Based on ovarian structure, the representatives of the genus Inimicus do not differ from the majority of teleost fishes: oocytes develop in ovigerous lamellae attached to the dorsal side of the ovary, and ovulated oocytes are concentrated in the ovarian cavity in the ventral part of the gonad (Watanabe, 2006; this study). This gonadal structure is indicated as cystovarian type II-1 (Takano, 1989, cited by: Koya and Muñoz, 2007). Many other representatives of the suborder Scorpaenoidei with egg clutches embedded into gelatinous matrix are characterized by a unique ovarian structure. The ovigerous stroma surrounded by oocytes is located in the center of the ovary, it is attached to the ovarian wall only in the anterior part of the ovary, the internal ovarial wall and ovigerous tissues are lined with secretory cells producing gelatinous matrix, oocytes develop on peduncles, and oocytes are embedded into gelatinous matrix after ovulation (McMillan, 2007). This gonadal structure is designated as cystovarian type II-3 (Takano, 1989, cited by: Koya and Muñoz, 2007). The egg clutches of these fishes are represented by empty structures with the eggs located at the periphery; the clutches have bilobed shapes or they are spawned by two structures at the same time (Wourms, 1991; Pavlov and Emel’yanova, 2013). A similar production of gelatinous matrix is described in other teleost fish species, for example, in Hexagrammos octogrammus (Scorpaeniformes: Hexagrammidae) (Koya et al., 1993) and Lophiomus setigerus (Lophiiformes: Lophiidae) (Yoneda et al., 1998). However, these fishes possess ovaries of type II-1.

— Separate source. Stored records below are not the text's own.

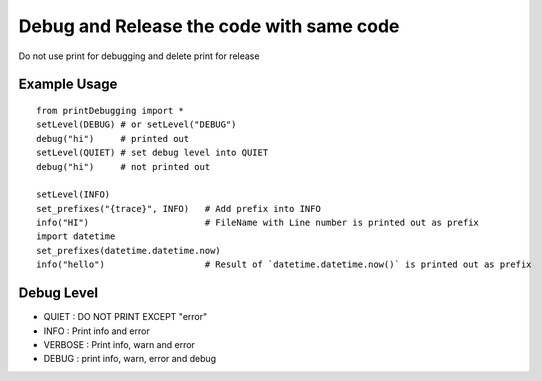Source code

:Debug and Release the code with same code
=========================================

Do not use print for debugging and delete print for release

Example Usage
-------------
::

  from printDebugging import *
  setLevel(DEBUG) # or setLevel("DEBUG")
  debug("hi")     # printed out
  setLevel(QUIET) # set debug level into QUIET
  debug("hi")     # not printed out

  setLevel(INFO)
  set_prefixes("{trace}", INFO)   # Add prefix into INFO
  info("HI")                      # FileName with Line number is printed out as prefix
  import datetime
  set_prefixes(datetime.datetime.now)
  info("hello")                   # Result of `datetime.datetime.now()` is printed out as prefix

Debug Level
-----------
- QUIET : DO NOT PRINT EXCEPT "error"
- INFO  : Print info and error
- VERBOSE : Print info, warn and error
- DEBUG : print info, warn, error and debug
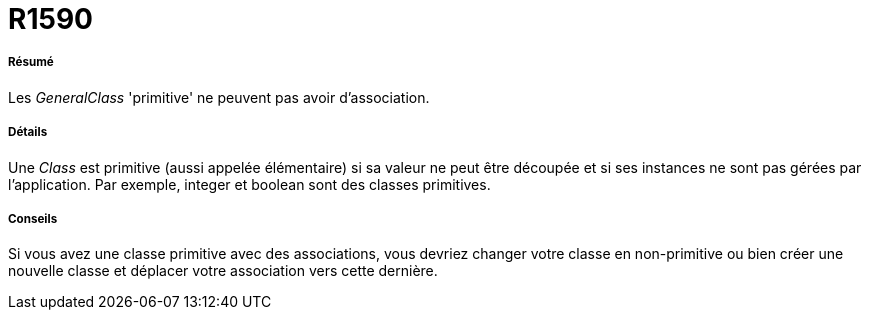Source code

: // Disable all captions for figures.
:!figure-caption:
// Path to the stylesheet files
:stylesdir: .

[[R1590]]

[[r1590]]
= R1590

[[Résumé]]

[[résumé]]
===== Résumé

Les _GeneralClass_ 'primitive' ne peuvent pas avoir d'association.

[[Détails]]

[[détails]]
===== Détails

Une _Class_ est primitive (aussi appelée élémentaire) si sa valeur ne peut être découpée et si ses instances ne sont pas gérées par l'application. Par exemple, integer et boolean sont des classes primitives.

[[Conseils]]

[[conseils]]
===== Conseils

Si vous avez une classe primitive avec des associations, vous devriez changer votre classe en non-primitive ou bien créer une nouvelle classe et déplacer votre association vers cette dernière.


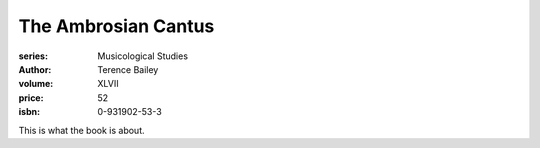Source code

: The Ambrosian Cantus
====================

:series: Musicological Studies
:author: Terence Bailey
:volume: XLVII
:price: 52
:isbn: 0-931902-53-3

This is what the book is about.
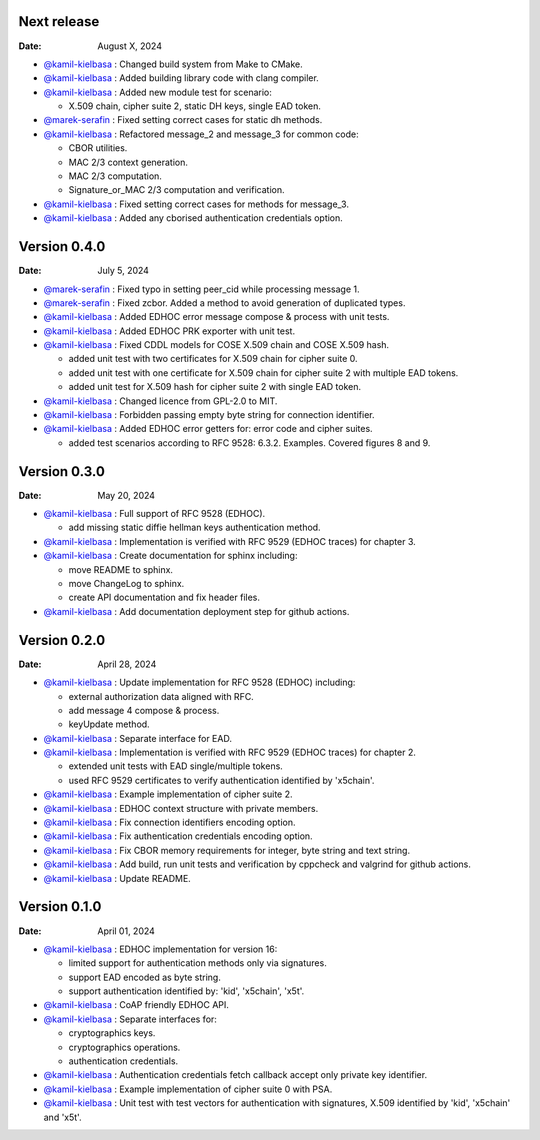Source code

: Next release
------------

:Date: August X, 2024

* `@kamil-kielbasa <https://github.com/kamil-kielbasa>`__ : Changed build system from Make to CMake.
* `@kamil-kielbasa <https://github.com/kamil-kielbasa>`__ : Added building library code with clang compiler.
* `@kamil-kielbasa <https://github.com/kamil-kielbasa>`__ : Added new module test for scenario:

  * X.509 chain, cipher suite 2, static DH keys, single EAD token.

* `@marek-serafin <https://github.com/stoprocent>`__ : Fixed setting correct cases for static dh methods.
* `@kamil-kielbasa <https://github.com/kamil-kielbasa>`__ : Refactored message_2 and message_3 for common code:

  * CBOR utilities.
  * MAC 2/3 context generation.
  * MAC 2/3 computation.
  * Signature_or_MAC 2/3 computation and verification.

* `@kamil-kielbasa <https://github.com/kamil-kielbasa>`__ : Fixed setting correct cases for methods for message_3.
* `@kamil-kielbasa <https://github.com/kamil-kielbasa>`__ : Added any cborised authentication credentials option.

Version 0.4.0
-------------

:Date: July 5, 2024

* `@marek-serafin <https://github.com/stoprocent>`__ : Fixed typo in setting peer_cid while processing message 1.
* `@marek-serafin <https://github.com/stoprocent>`__ : Fixed zcbor. Added a method to avoid generation of duplicated types.
* `@kamil-kielbasa <https://github.com/kamil-kielbasa>`__ : Added EDHOC error message compose & process with unit tests.
* `@kamil-kielbasa <https://github.com/kamil-kielbasa>`__ : Added EDHOC PRK exporter with unit test.
* `@kamil-kielbasa <https://github.com/kamil-kielbasa>`__ : Fixed CDDL models for COSE X.509 chain and COSE X.509 hash.
  
  * added unit test with two certificates for X.509 chain for cipher suite 0.
  * added unit test with one certificate for X.509 chain for cipher suite 2 with multiple EAD tokens.
  * added unit test for X.509 hash for cipher suite 2 with single EAD token.

* `@kamil-kielbasa <https://github.com/kamil-kielbasa>`__ : Changed licence from GPL-2.0 to MIT.
* `@kamil-kielbasa <https://github.com/kamil-kielbasa>`__ : Forbidden passing empty byte string for connection identifier.
* `@kamil-kielbasa <https://github.com/kamil-kielbasa>`__ : Added EDHOC error getters for: error code and cipher suites.

  * added test scenarios according to RFC 9528: 6.3.2. Examples. Covered figures 8 and 9.

Version 0.3.0
-------------

:Date: May 20, 2024

* `@kamil-kielbasa <https://github.com/kamil-kielbasa>`__ : Full support of RFC 9528 (EDHOC).

  * add missing static diffie hellman keys authentication method.

* `@kamil-kielbasa <https://github.com/kamil-kielbasa>`__ : Implementation is verified with RFC 9529 (EDHOC traces) for chapter 3.
* `@kamil-kielbasa <https://github.com/kamil-kielbasa>`__ : Create documentation for sphinx including:

  * move README to sphinx.
  * move ChangeLog to sphinx.
  * create API documentation and fix header files.

* `@kamil-kielbasa <https://github.com/kamil-kielbasa>`__ : Add documentation deployment step for github actions.

Version 0.2.0
-------------

:Date: April 28, 2024

* `@kamil-kielbasa <https://github.com/kamil-kielbasa>`__ : Update implementation for RFC 9528 (EDHOC) including:

  * external authorization data aligned with RFC.
  * add message 4 compose & process.
  * keyUpdate method.

* `@kamil-kielbasa <https://github.com/kamil-kielbasa>`__ : Separate interface for EAD.
* `@kamil-kielbasa <https://github.com/kamil-kielbasa>`__ : Implementation is verified with RFC 9529 (EDHOC traces) for chapter 2.

  * extended unit tests with EAD single/multiple tokens.
  * used RFC 9529 certificates to verify authentication identified by 'x5chain'.

* `@kamil-kielbasa <https://github.com/kamil-kielbasa>`__ : Example implementation of cipher suite 2.
* `@kamil-kielbasa <https://github.com/kamil-kielbasa>`__ : EDHOC context structure with private members.
* `@kamil-kielbasa <https://github.com/kamil-kielbasa>`__ : Fix connection identifiers encoding option.
* `@kamil-kielbasa <https://github.com/kamil-kielbasa>`__ : Fix authentication credentials encoding option.
* `@kamil-kielbasa <https://github.com/kamil-kielbasa>`__ : Fix CBOR memory requirements for integer, byte string and text string.
* `@kamil-kielbasa <https://github.com/kamil-kielbasa>`__ : Add build, run unit tests and verification by cppcheck and valgrind for github actions.
* `@kamil-kielbasa <https://github.com/kamil-kielbasa>`__ : Update README.

Version 0.1.0
-------------

:Date: April 01, 2024

* `@kamil-kielbasa <https://github.com/kamil-kielbasa>`__ : EDHOC implementation for version 16:

  * limited support for authentication methods only via signatures.
  * support EAD encoded as byte string.
  * support authentication identified by: 'kid', 'x5chain', 'x5t'.

* `@kamil-kielbasa <https://github.com/kamil-kielbasa>`__ : CoAP friendly EDHOC API.
* `@kamil-kielbasa <https://github.com/kamil-kielbasa>`__ : Separate interfaces for:

  * cryptographics keys.
  * cryptographics operations.
  * authentication credentials.

* `@kamil-kielbasa <https://github.com/kamil-kielbasa>`__ : Authentication credentials fetch callback accept only private key identifier.
* `@kamil-kielbasa <https://github.com/kamil-kielbasa>`__ : Example implementation of cipher suite 0 with PSA.
* `@kamil-kielbasa <https://github.com/kamil-kielbasa>`__ : Unit test with test vectors for authentication with signatures, X.509 identified by 'kid', 'x5chain' and 'x5t'.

The following hypothesis is proposed to explain the variation of the scorpaenoid reproductive system. The generalized ovarian type (II-1) remained in the viviparous species of the genera Sebastes and Sebastiscus, and the type II-3 usual for other representatives of the suborder is more derived (Koya and Muñoz, 2007), which is in accordance with the phylogenetic scheme of Imamura (2004). The validity of this hypothesis is violated by the presence of ovarian type II-1 in at least the representatives of the genus Inimicus. Based on a recent phylogenetic scheme of the order Scorpaeniformes constructed with the use of a large number of morphological and molecular characters, the viviparous species of the genera Sebastes and Sebastiscus are the most derived (Smith et al., 2018), which is in accordance with traditional opinions on viviparity evolution of fishes (Wourms, 1991; Pavlov and Emel’yanova, 2010, 2013). Based on the phylogenetic scheme (Smith et al., 2018. Fig. 3), Synanceiidae and Scorpaenidae + Sebastidae (in traditional interpretation of these families (Smith and Wheeler, 2004)) are included into two large clades, and the second clade is interpreted as the family Scorpaenidae. Within the clade Synanceiidae, the genus Inimicus is characterized by ovaries of type II-1, but the representatives of the genus Synanceia possess demersal egg clutches embedded into gelatinous matrix (Fewings and Squire, 1999) and have ovaries of type II-3 (our unpublished data). Within the clade Scorpaenidae, the majority of genera are characterized by ovaries of type II-3, but the genera Helicolenus (type II-3), Sebastiscus, and Sebastes (type II-1) form the single subclade. The species of the genus Helicolenus release fertilized eggs at early developmental stages followed by copulation and internal insemination: a spawning mode called zygoparity or embryoparity) (Wourms, 1991; Koya and Muñoz, 2007). Thus, based on the current phylogenetic scheme (Smith et al., 2018), parallel and independent evolutionary development (homoplasy) of the unique (for fishes) ovarian type II-3 is proposed. A possibility of this development is questionable, and none of the existing phylogenetic schemes gives a satisfactory explanation.